The one thing that you can predict with students is that, if there is a cheaper way of getting to an end product (and that way involves a cool new toy) then they will be all over it. At USC, a recent trend has been away from the Red camera (which was all the rage for the last 18 months) and moving towards HD-DSLR cameras, still cameras which have been tricked out to shoot video. Because they have the large image sensor of still cameras, the HD quality they can deliver is amazing, though there are still issues with production and (particularly) post production.

I have no doubt that companies like Adobe, Apple and Avid will eventually work out the post production issues, so it’s important that we all get familiar with the issues involved in HD-DSLR production. But there are much deeper issues here than, simply, the technology. Issues of aesthetics and storytelling aside, shooting with a DSLR camera isn’t the same as either a no-budget or a high-budget shoot and it pays to think about why and how.

Here is an article by Rodney Charters (best known for his work on the show 24 and followable on Twitter with the handle @rodneykiwi) about the shooting of an Indian gangster (post-Sopranos) short. You can get to the article on

What is often left behind on these sorts of low budget shorts, and the article gets into, is how misleading the camera is, in terms of prep. And that is exacerbated on an DSLR shoot. Because it looks like the point and shoot digital still cameras that we’re used to taking out and capturing family picnics with, there is a tendency among many new filmmakers to treat their own projects a bit too informally. Crews aren’t bothering to do camera tests before shooting, and very little concern is given to issues like how lenses affect focus, and how handheld shots on a small camera are differently executed than on a larger one. This leads to beautifully detailed HD images which are slightly out of focus or too bouncy to use (remind me someday to talk about the advantages and disadvantages of the Stabilize effect in our NLEs).

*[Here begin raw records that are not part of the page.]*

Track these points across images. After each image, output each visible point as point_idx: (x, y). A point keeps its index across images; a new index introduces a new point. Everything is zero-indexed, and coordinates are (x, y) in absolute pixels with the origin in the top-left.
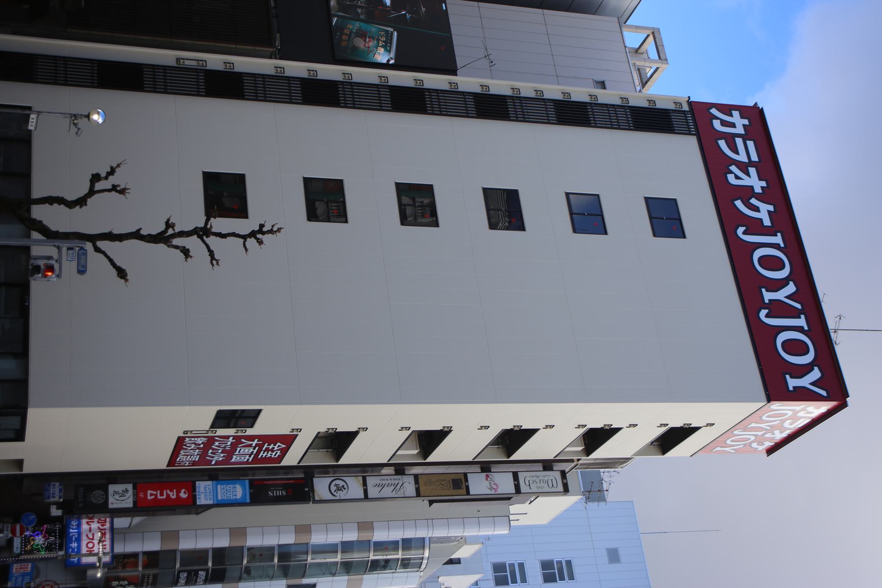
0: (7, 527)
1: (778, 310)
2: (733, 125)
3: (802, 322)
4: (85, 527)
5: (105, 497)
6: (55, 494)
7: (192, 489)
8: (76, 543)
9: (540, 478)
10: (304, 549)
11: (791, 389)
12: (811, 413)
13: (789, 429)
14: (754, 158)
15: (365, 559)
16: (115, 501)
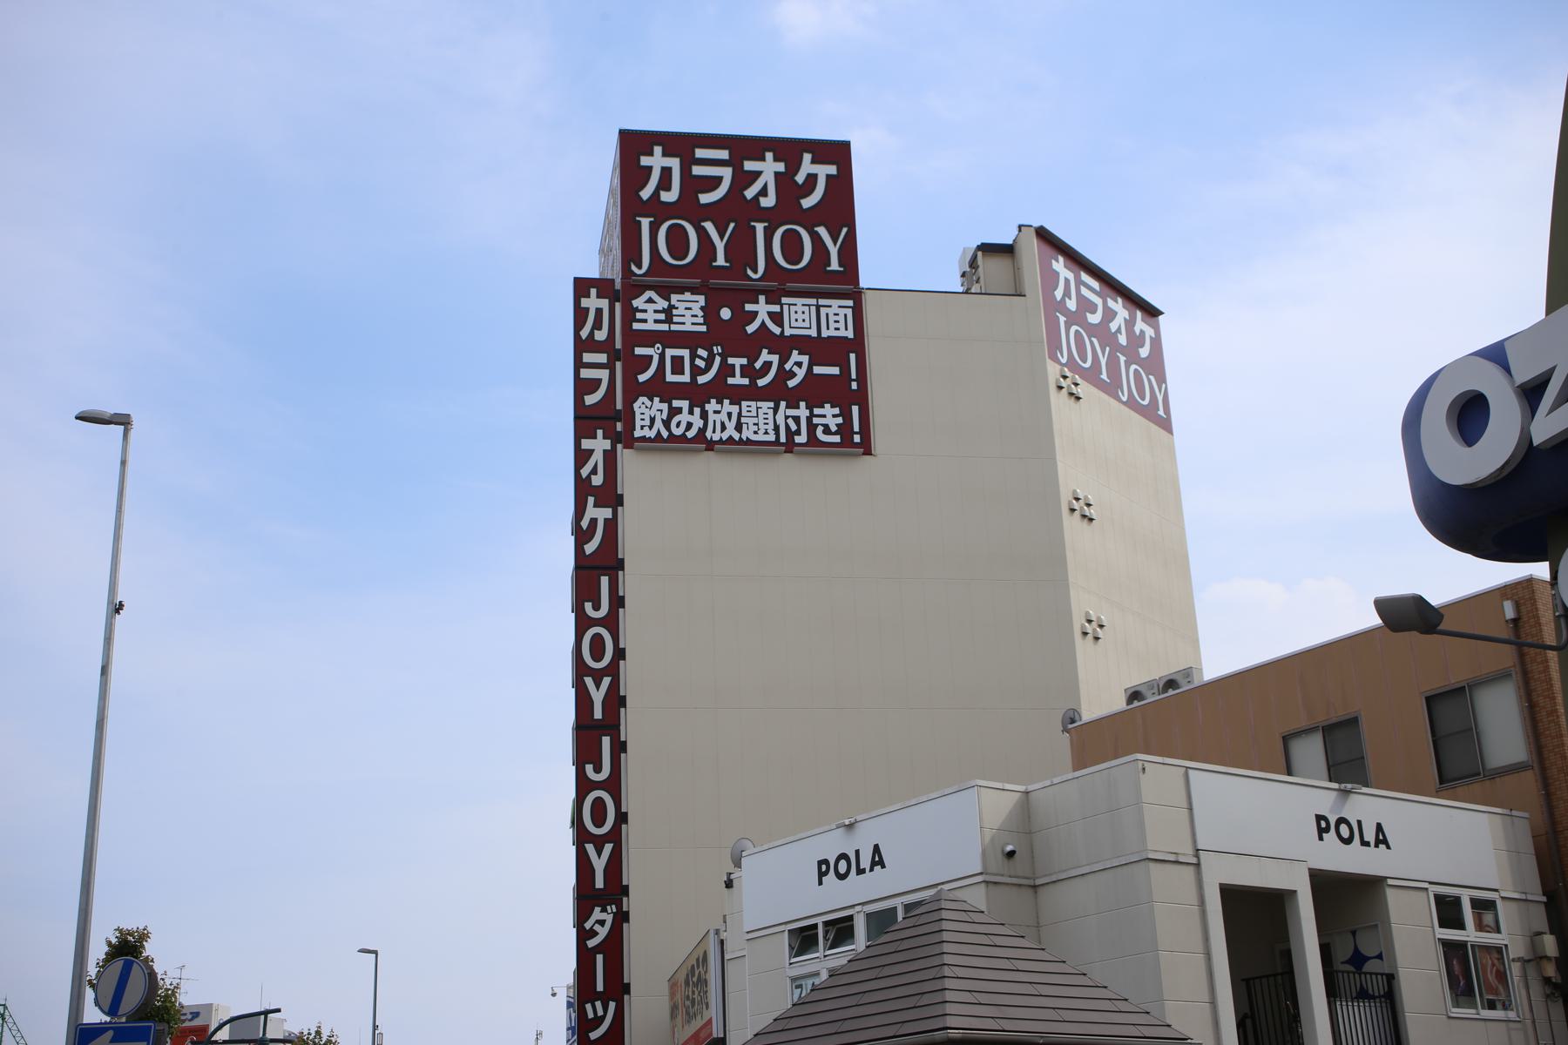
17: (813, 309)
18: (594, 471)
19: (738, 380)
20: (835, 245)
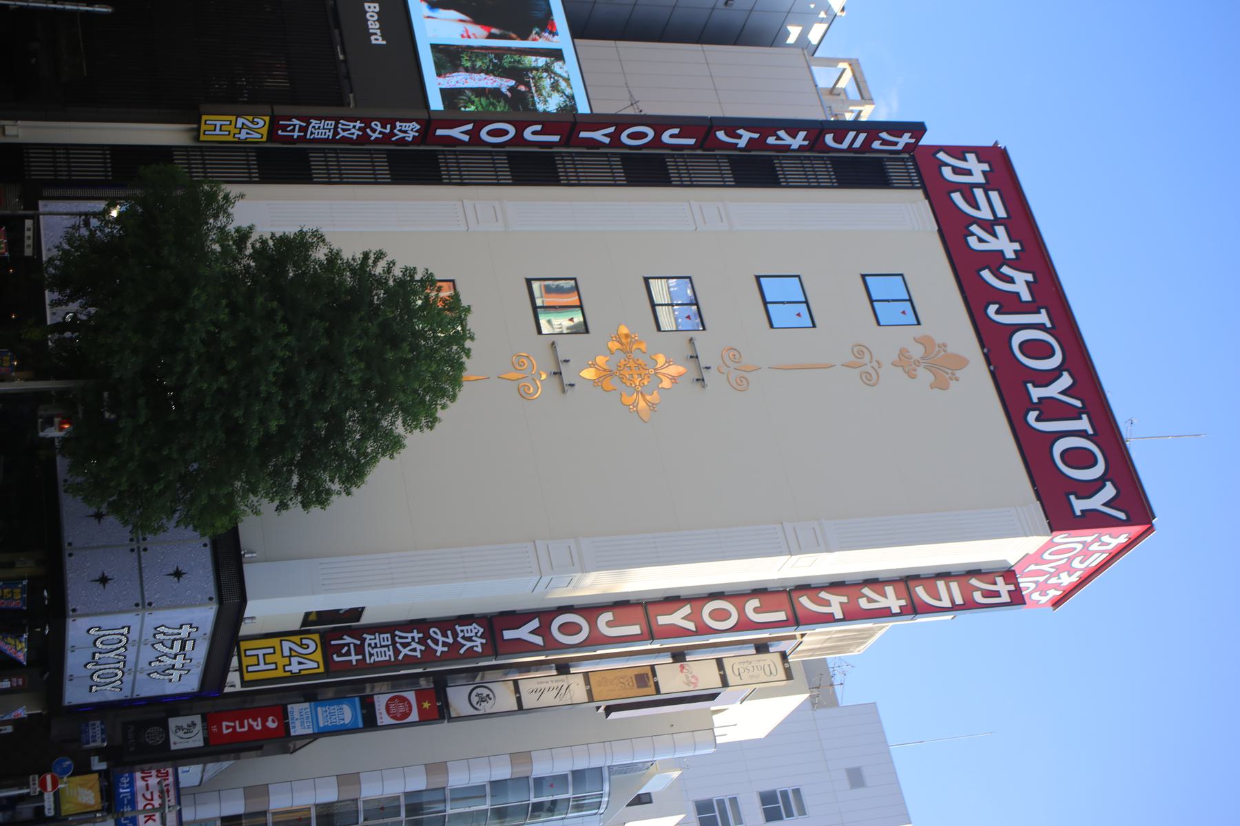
0: (34, 780)
1: (1050, 410)
3: (1084, 424)
4: (140, 784)
5: (164, 735)
6: (95, 736)
7: (283, 715)
8: (129, 806)
9: (752, 664)
10: (439, 796)
11: (1078, 513)
12: (1108, 544)
13: (1079, 570)
14: (1001, 213)
15: (523, 803)
16: (178, 740)
18: (870, 600)
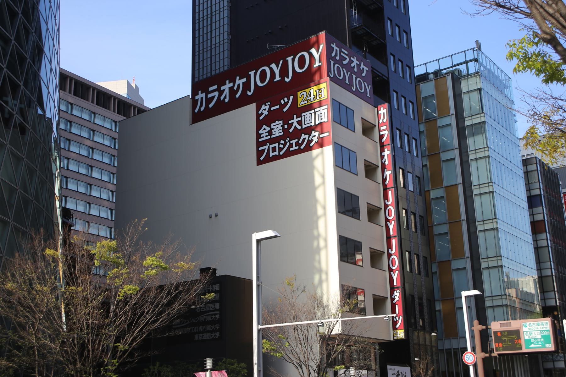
2: (202, 98)
14: (215, 87)
17: (313, 114)
19: (295, 148)
20: (278, 68)
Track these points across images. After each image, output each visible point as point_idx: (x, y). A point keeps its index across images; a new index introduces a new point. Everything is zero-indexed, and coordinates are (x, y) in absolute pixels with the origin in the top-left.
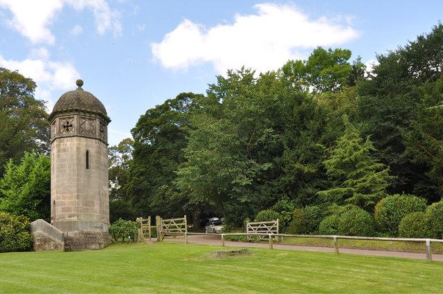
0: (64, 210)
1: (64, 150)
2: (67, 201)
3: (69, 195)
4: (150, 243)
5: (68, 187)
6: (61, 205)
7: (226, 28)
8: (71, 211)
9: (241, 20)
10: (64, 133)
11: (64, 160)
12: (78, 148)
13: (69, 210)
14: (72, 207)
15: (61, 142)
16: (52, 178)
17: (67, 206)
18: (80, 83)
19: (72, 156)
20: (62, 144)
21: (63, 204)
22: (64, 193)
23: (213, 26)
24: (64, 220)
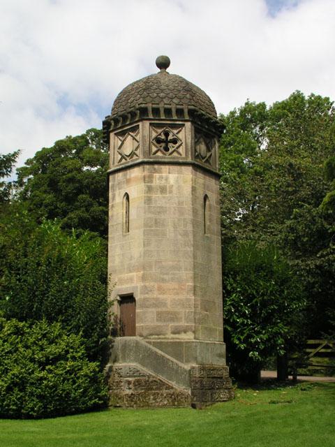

But there’s a mention in the article of some of the prep work that Charters did for this short, directed by Snehal Patel,

Working handheld or on a tripod, getting proper focus is a major obstacle for many filmmakers working with the 5D Mark II’s full-frame image sensor, which is closer to the size of 65mm motion-picture film. Because Patel and Charters were predominantly using Panavision zoom and prime lenses rather than DSLR lenses, it made the job of focus pulling a little easier. With cinema lenses, the extra-large lens barrel spins nearly 360 degrees, which makes it possible for a focus puller to hit critical marks within inches rather than feet. Similar to a film shoot, they also employed a first and second AC on each camera like a professional movie production.

Earlier in the piece, it mentions that Charters had one day of testing for a two day shoot. In other words, 1/3 of their production time was spent in testing. I’m not saying that Charters didn’t already know that he was going to using those Panasonic zoom and prime lenses, but I don’t doubt that what he learned in that one day helped the project move more smoothly, build the language with the director, and help the project to look better.

[As a side note, I should also mention that Charters, being the Hollywood DP that he is, had Panasonic build him a special PL lens mount so he could use a 10:1 zoom. Just try that if you’re Mr. or Ms. Indie Cinematographer.]

The piece also mentions that they had a DIT on set, and that they ended up backing up their footage to three locations. That’s professional industry practice on file-based cameras, but there are all too many occasions where crews shooting with HD-DSLR cameras forget that they still need to think professionally. They aren’t operating on a home movie shoot. Unless you can afford to lose your shoot like a home picnic, then you can’t treat it like one.